Auch bei dem zweiten Vorfall habe der Wasserhahn den Angeklagten getriggert. Als ihn die Mutter fragte, ob er seine Medikamente schon eingenommen habe, brachte ihn dies, laut Aussage der Mutter, aus der Fassung. Anschließend soll es zur Eskalation gekommen sein. Er verletzte seine Mutter sowie ihren Lebensgefährten. Der Angeklagte betonte vor Gericht, dass er stärker sei und er beide auch hätte umbringen können, weil er gefährlich sei.
Traumatische Kindheit
Die Mutter des Angeklagten beschrieb vor Gericht eine schwere Kindheit. Die Familie stammt aus Georgien und floh 2018 nach Frankreich. 2021 kamen sie nach Deutschland. In Georgien sei die Behandlung des Angeklagten nach Angaben der Mutter sehr schlecht gewesen. Sie berichtete von falscher Medikation und Schlägen. Seit dem Kindergarten sei der Angeklagte abgelehnt worden.

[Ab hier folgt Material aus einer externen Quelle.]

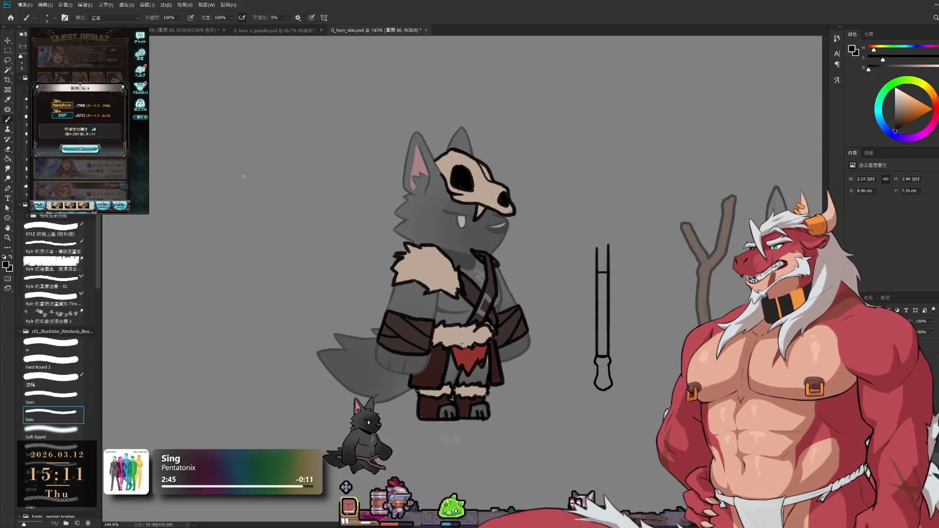
- Free-transform the drawn shaft to shift it into place and commit the move
key(ctrl+t)
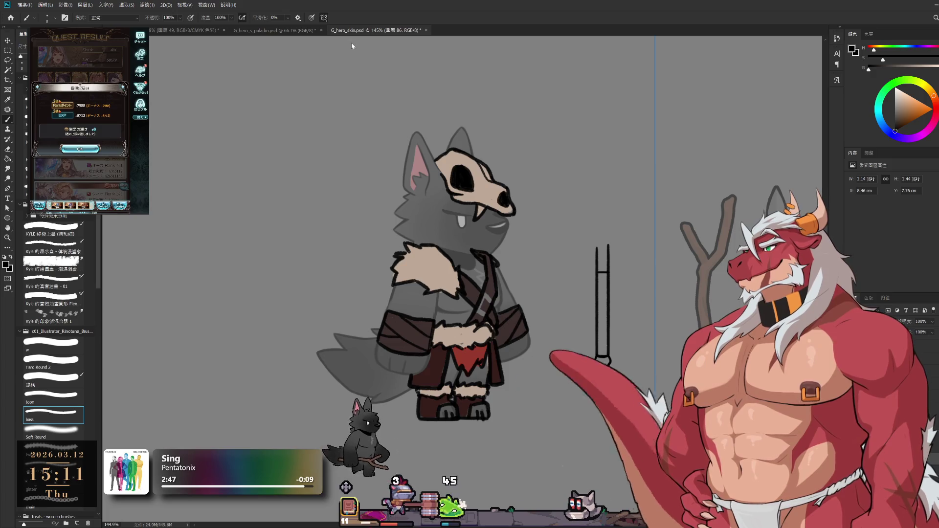
drag(657, 232, 605, 246)
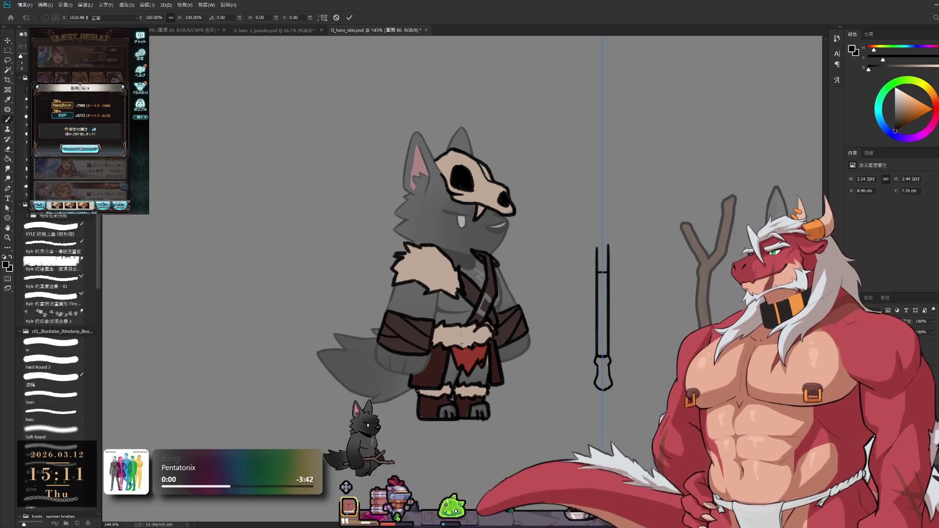
key(Return)
key(e)
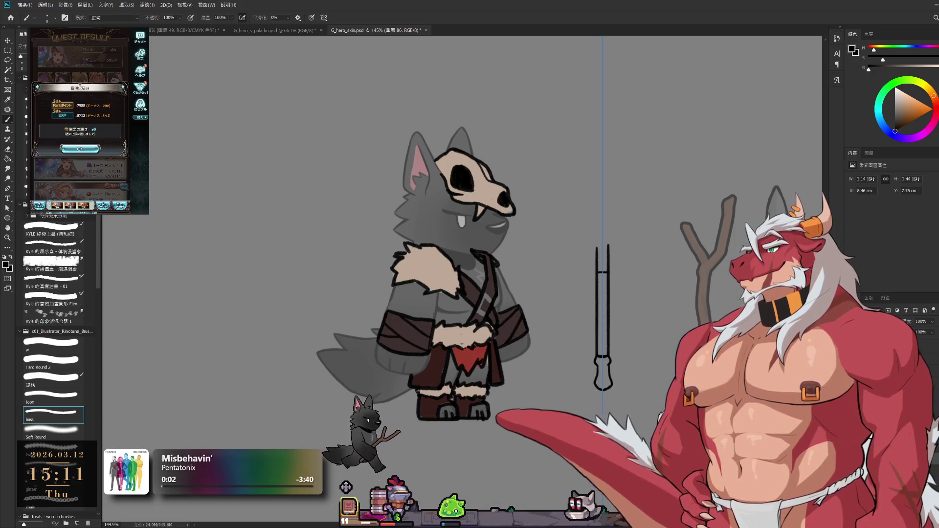
scroll(616, 277, up, 2)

„Er ist Autist. Man wollte ihn nicht aufnehmen. Er war anders“, erzählte die Mutter. Zudem soll der Beschuldigte im Alter von 13 Jahren sexuell missbraucht worden sein. Die Mutter sei mit ihrer Familie nach Frankreich geflohen, damit es dem Angeklagten dort besser gehe. Aus demselben Grund seien sie auch nach Deutschland gekommen, erklärt sie. „In Georgien ist es gefährlich für ihn.“

Keine dauerhafte Aufenthaltsgenehmigung
In dem Verfahren geht es laut dem Vorsitzenden Richter Martin Hauser um die Entscheidung der Unterbringung des Angeklagten. Außerdem geht es um die Beantwortung der Frage, ob der Angeklagte eine Gefahr für die Allgemeinheit darstellt. Der 19-Jährige jedoch besitzt keine dauerhafte Aufenthaltsgenehmigung in Deutschland.
„Man hat in Deutschland nicht automatisch das Recht darauf, zu bleiben“, erklärt Hauser dem Angeklagten. Doch eine spezialisierte psychiatrische Einrichtung wäre das Beste. Das Problem ist, dass es „nicht so viele spezialisierte Einrichtungen gibt“, sagt Hauser. Und die, die es gibt, seien teuer. Momentan ist der 19-Jährige in der Kinder- und Jugendpsychiatrie in Lörrach untergebracht.
Die Umwelt muss sich an ihn anpassen
Die fallführende Psychologin sagte vor Gericht, dass der Angeklagte in dem letzten Vierteljahr nicht psychotisch auf sie gewirkt habe. Sie habe an dem Verhandlungstag das erste Mal von der Stimme „Windows Villain“ in dem Kopf des Angeklagten gehört. Sie stellt infrage, ob dies die autistisch bedingte Ausdrucksweise des Angeklagten ist, für etwas, wofür er keine Worte findet. Die Psychologin kann keine Selbstgespräche des Angeklagten bestätigen. Sie hält fest, dass der Angeklagte eine begrenzte Anpassungsfähigkeit hat. „Aufgrund des Autismus kann er sich nicht der Umwelt anpassen. Die Umwelt muss sich also an ihn anpassen.“
Der nächste Verhandlungstag ist für den 19. August angesetzt.